There are a couple of reasons why penmanship is desirable over utilizing your PC with regards to memory. To start with, the physical demonstration of composing invigorates cells at the base of your brain called the RECTICULAR ACTIVATING SYSTEM (RAS). When the RAS is triggered, your mind gives more consideration to what you’re doing right now. At the point when you’re composing by hand, your cerebrum is increasingly dynamic in framing each letter, contrasted with composing on a console where each letter is spoken to by indistinguishable keys.
Likewise, when individuals take notes on their workstations, they will in general translate addresses verbatim. On the other hand, when taking notes by hand, we tend to reframe the data in our own words–a progressively dynamic sort of learning.

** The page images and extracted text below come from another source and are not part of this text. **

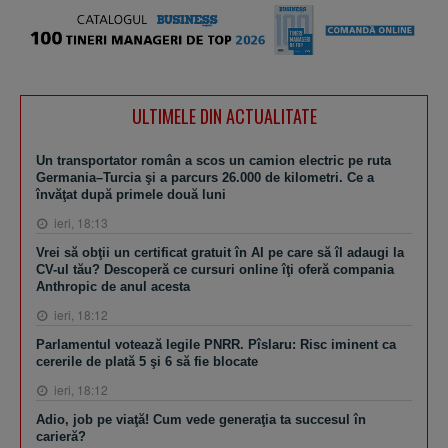
ULTIMELE DIN ACTUALITATE
Un transportator român a scos un camion electric pe ruta
Germania–Turcia şi a parcurs 26.000 de kilometri. Ce a
învăţat după primele două luni
ieri, 18:13
Vrei să obţii un certificat gratuit în AI pe care să îl adaugi la
CV-ul tău? Descoperă ce cursuri online îţi oferă compania
Anthropic de anul acesta
ieri, 18:12
Parlamentul votează legile PNRR. Pîslaru: Risc iminent ca
cererile de plată 5 şi 6 să fie blocate
ieri, 18:12
Adio, job pe viaţă! Cum vede generaţia ta succesul în
carieră?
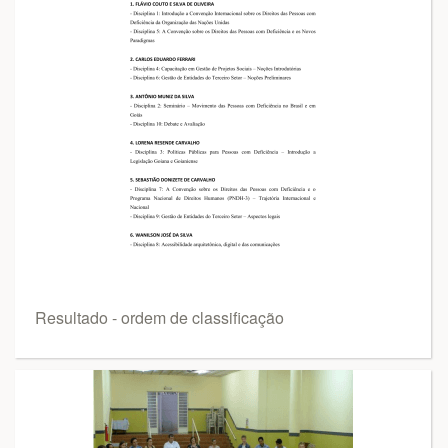
Resultado - ordem de classificação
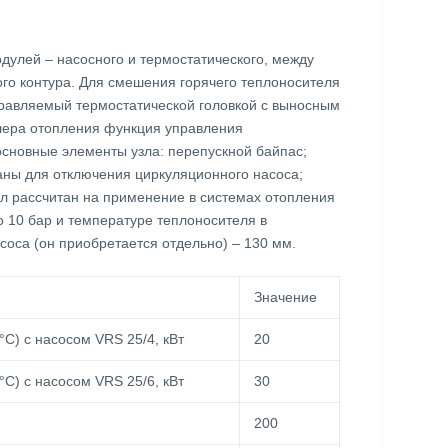
дулей – насосного и термостатического, между
го контура. Для смешения горячего теплоносителя
правляемый термостатической головкой с выносным
лера отопления функция управления
основные элементы узла: перепускной байпас;
ны для отключения циркуляционного насоса;
ел рассчитан на применение в системах отопления
 10 бар и температуре теплоносителя в
соса (он приобретается отдельно) – 130 мм.
Значение
°С) с насосом VRS 25/4, кВт
20
°С) с насосом VRS 25/6, кВт
30
200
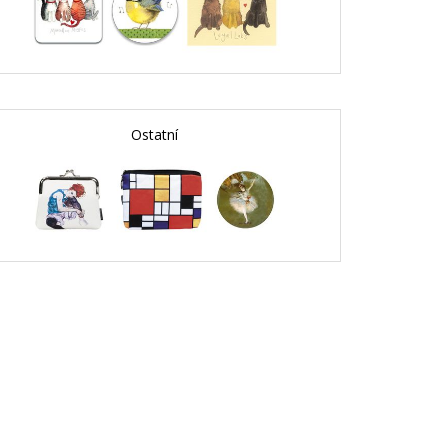
Ostatní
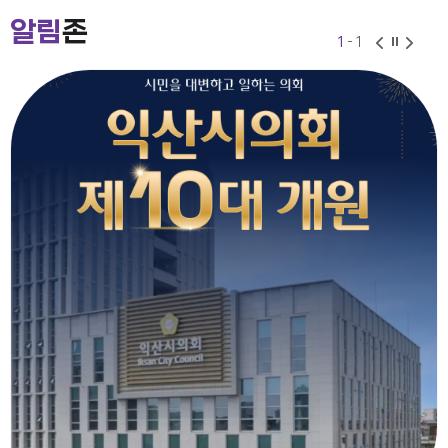
2026-07-24
2026-06-30
알림
존
1
- 1
익산시의회 기간제근로자(비서, 행정보조) 채용 공고
2026-07-27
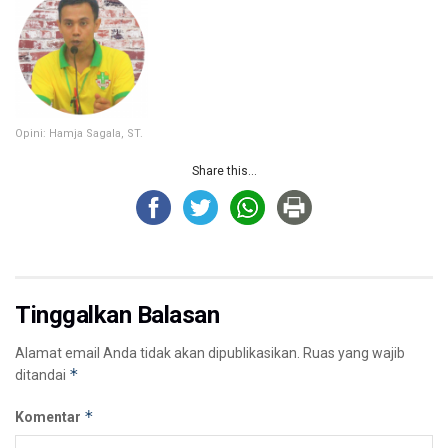
Opini: Hamja Sagala, ST.
Share this...
Tinggalkan Balasan
Alamat email Anda tidak akan dipublikasikan.
Ruas yang wajib
*
ditandai
*
Komentar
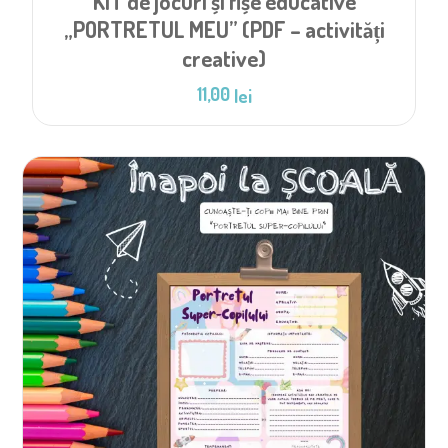
KIT de jocuri și fișe educative
„PORTRETUL MEU” (PDF – activități
creative)
11,00
lei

Maybe far better: Create mind maps for themes you’re learning. It consolidates the visual component recall, our cerebrums lock onto pictures with manually written words.
Reward Tip: Offload the Stuff You Don’t Need to Memorize
The human cerebrum is unfathomable. Since our neurons can store numerous recollections one after another, our psychological stockpiling limit is someplace around the 2.5 petabytes (million gigabytes) extend enough to hold 300 years of constant TV Shows. All things considered, while we don’t risk our minds getting full, there are huge amounts of data we go over that we can basically offload to our computerized devices. Remembering data requires exertion, so we should concentrate on the data that we truly need to focus on.
Research sources:
TED Talks
- Learning & Memory | Aidan McDonagh | TEDxBangkokPatanaSchool
- Rethinking Memory & Retention of Learning: Tips for Parents: Tracy Dignum at TEDxWestVancouverED
- How memory techniques can unleash children’s love of learning | Kevin Aires | TEDxWoking
- After watching this, your brain will not be the same | Lara Boyd | TEDxVancouver
- How to become a memory master | Idriz Zogaj | TEDxGoteborg
University research papers
- A powerful way to improve learning and memory
- EXPLORING THE EFFECTS OF ACTIVE LEARNING ON RETAINING ESSENTIAL
- Examining STEM Learning through memory retention: A research agenda
- Excavating the origins of the learning pyramid myths
- Long-term retention of material taught and examined in chiropractic curricula: its relevance to education and clinical practice
Videos
- Learning and Memory
- How We Make Memories: Crash Course Psychology #13
- How to Study, Improve Memory, and Retain Information | Brian Tracy
- Spaced repetition in learning theory
- Retain Information During Study | ‘Accelerated Learning’ | Study Focus / Binaural beats focus
Books
- The Processing of Memories (PLE: Memory): Forgetting and Retention
- Teaching with the Brain in Mind
- The Science of Accelerated Learning: Advanced Strategies for Quicker …
- Memory Consolidation: Psychobiology of Cognition
- Encyclopedia of the Sciences of Learning



This is a new series of articles looking into learning and things the Leader should understand in this regard. It will be a highly informative and educational suite of articles.